End-to-end workflow

This tutorial follows the recommended lifecycle:

  1. prepare a graph,

  2. write a .bendl file with a BEN stream while producing assignments,

  3. inspect and analyze the bundle,

  4. add provenance,

  5. relabel and recompress for sharing.

The code uses a tiny NetworkX grid so it runs anywhere. The same structure applies to a GerryChain run.

Prepare the graph

import networkx as nx

SIDE = 4
dual_graph = nx.convert_node_labels_to_integers(nx.grid_2d_graph(SIDE, SIDE))

for node in dual_graph.nodes:
    row, col = divmod(node, SIDE)
    dual_graph.nodes[node]["TOTPOP"] = 1
    dual_graph.nodes[node]["GEOID20"] = f"{row:02d}{col:02d}"

adjacency = nx.adjacency_data(dual_graph)

Write the working bundle

add_graph() returns the graph in the order assignments should use. In this toy example the assignment generator already uses integer node positions, so we only need the node count.

from binary_ensemble import BendlEncoder

encoder = BendlEncoder("workflow.bendl", overwrite=True)
ordered_graph = encoder.add_graph(adjacency, sort="key", key="GEOID20")
encoder.add_metadata({"sampler": "toy-grid", "seed": 2026, "node_order": "GEOID20"})

node_count = ordered_graph.number_of_nodes()

with encoder.ben_stream(variant="twodelta") as ensemble:
    for step in range(20):
        assignment = [(node + step) % 4 + 1 for node in range(node_count)]
        ensemble.write(assignment)

Inspect the result

from binary_ensemble import BendlDecoder

decoder = BendlDecoder("workflow.bendl")

print(decoder.count_samples())
print(decoder.assignment_format())
print(decoder.asset_names())

assert decoder.read_graph().number_of_nodes() == node_count
assert decoder.read_metadata()["sampler"] == "toy-grid"

Analyze a subset

from binary_ensemble import BendlDecoder

decoder = BendlDecoder("workflow.bendl")

district_one_sizes = []
for assignment in decoder.subsample_every(5):
    district_one_sizes.append(sum(1 for district in assignment if district == 1))

print(district_one_sizes)

Attach post-run provenance

from binary_ensemble import BendlEncoder

encoder = BendlEncoder.append("workflow.bendl")
encoder.add_asset("analysis-notes.txt", "Checked with the end-to-end tutorial.", content_type="text")
encoder.close()

Produce a shareable archive

Relabel/reorder first, then recompress the embedded stream to XBEN.

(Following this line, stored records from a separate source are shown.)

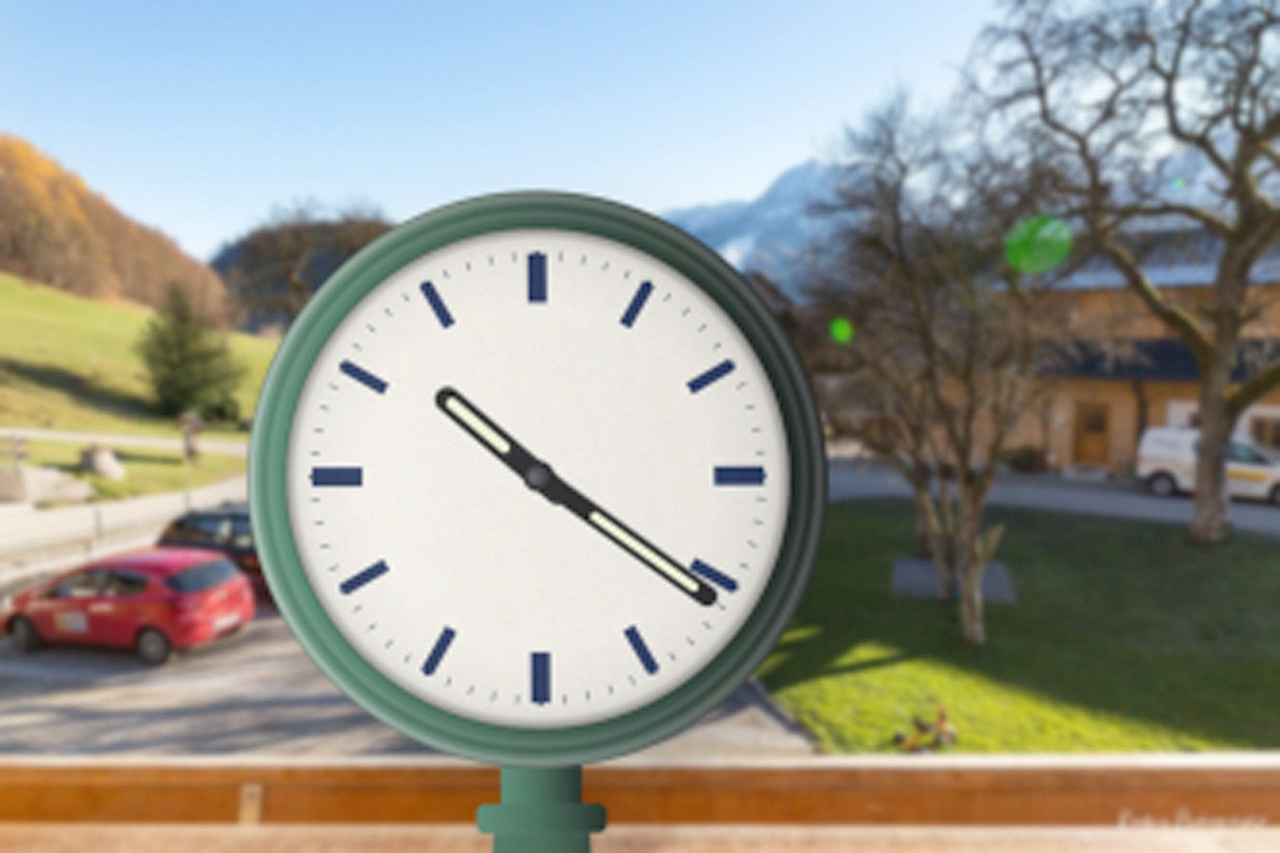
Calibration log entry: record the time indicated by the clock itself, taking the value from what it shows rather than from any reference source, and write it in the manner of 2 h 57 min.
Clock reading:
10 h 21 min
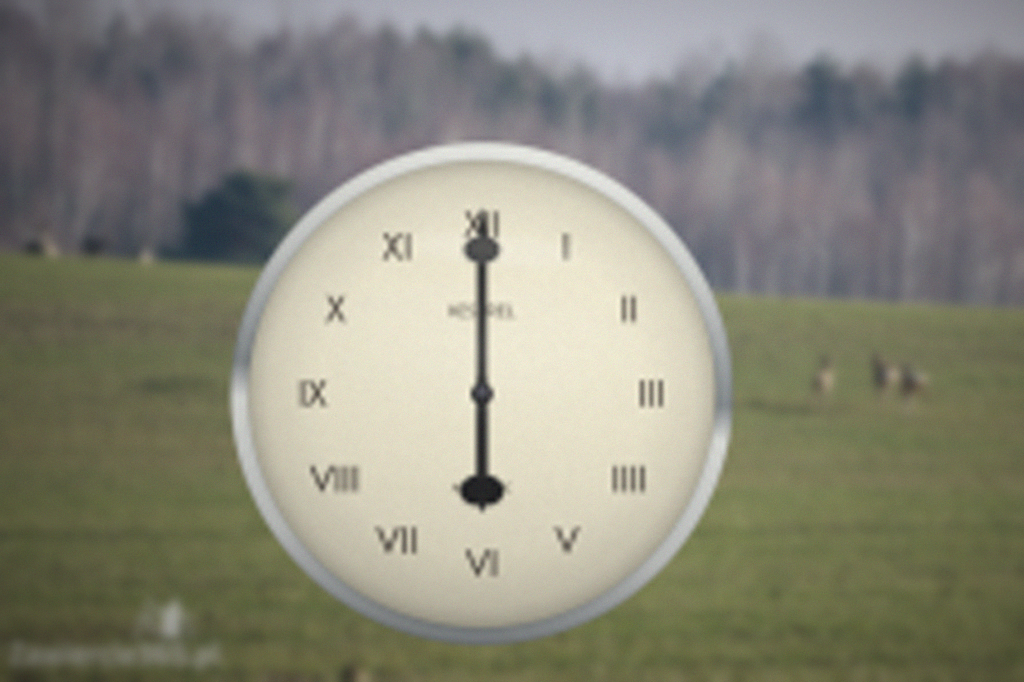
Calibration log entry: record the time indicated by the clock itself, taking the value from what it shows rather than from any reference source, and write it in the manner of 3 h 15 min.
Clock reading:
6 h 00 min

from binary_ensemble import compress_stream, relabel_bundle

relabel_bundle("workflow.bendl", out_file="workflow-sorted.bendl", sort="mlc")
compress_stream("workflow-sorted.bendl", out_file="workflow-archive.bendl")

Adapting this to GerryChain

The only GerryChain-specific step is extracting assignments in the same node order as the graph stored in the bundle.

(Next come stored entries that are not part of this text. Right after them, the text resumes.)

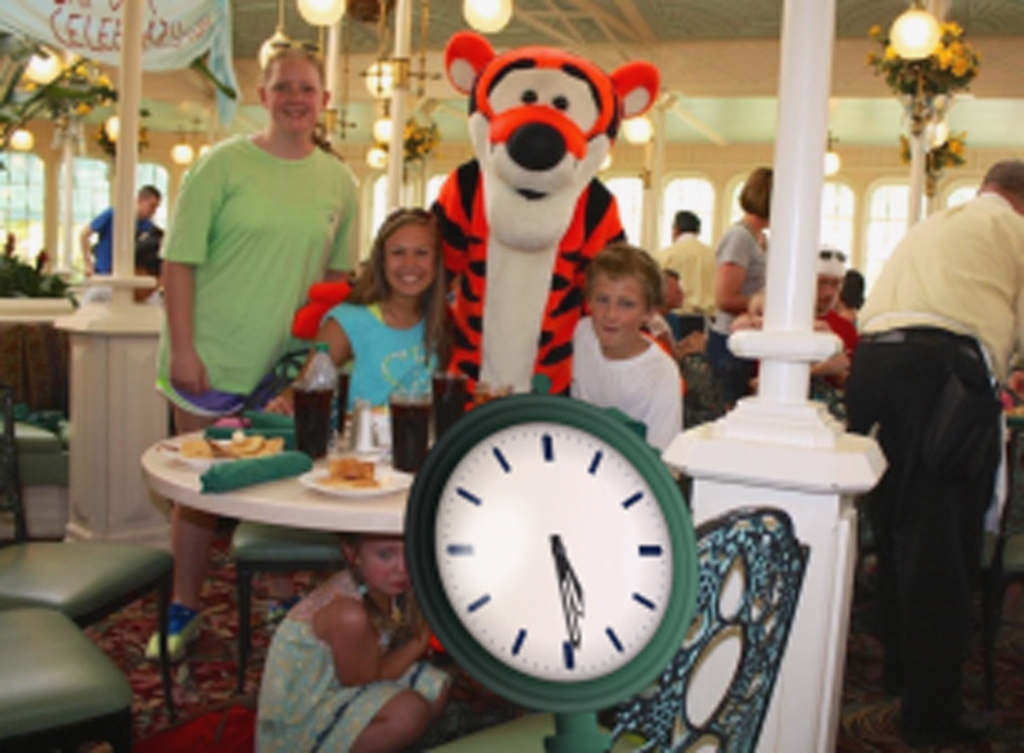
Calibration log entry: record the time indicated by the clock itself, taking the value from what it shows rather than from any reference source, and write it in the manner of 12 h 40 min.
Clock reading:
5 h 29 min
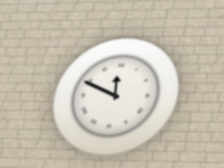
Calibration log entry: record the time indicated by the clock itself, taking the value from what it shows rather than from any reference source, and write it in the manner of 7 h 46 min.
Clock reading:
11 h 49 min
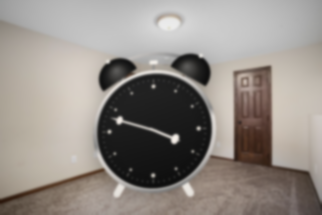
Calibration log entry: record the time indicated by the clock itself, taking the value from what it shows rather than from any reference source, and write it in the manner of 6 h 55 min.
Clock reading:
3 h 48 min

write_order = list(ordered_graph.nodes)

with encoder.ben_stream(variant="twodelta") as ensemble:
    for partition in chain:
        series = partition.assignment.to_series()
        ensemble.write(series.loc[write_order].astype(int).tolist())

The invariant is the same for every sampler: the list you pass to ensemble.write() must be in the embedded graph’s node order.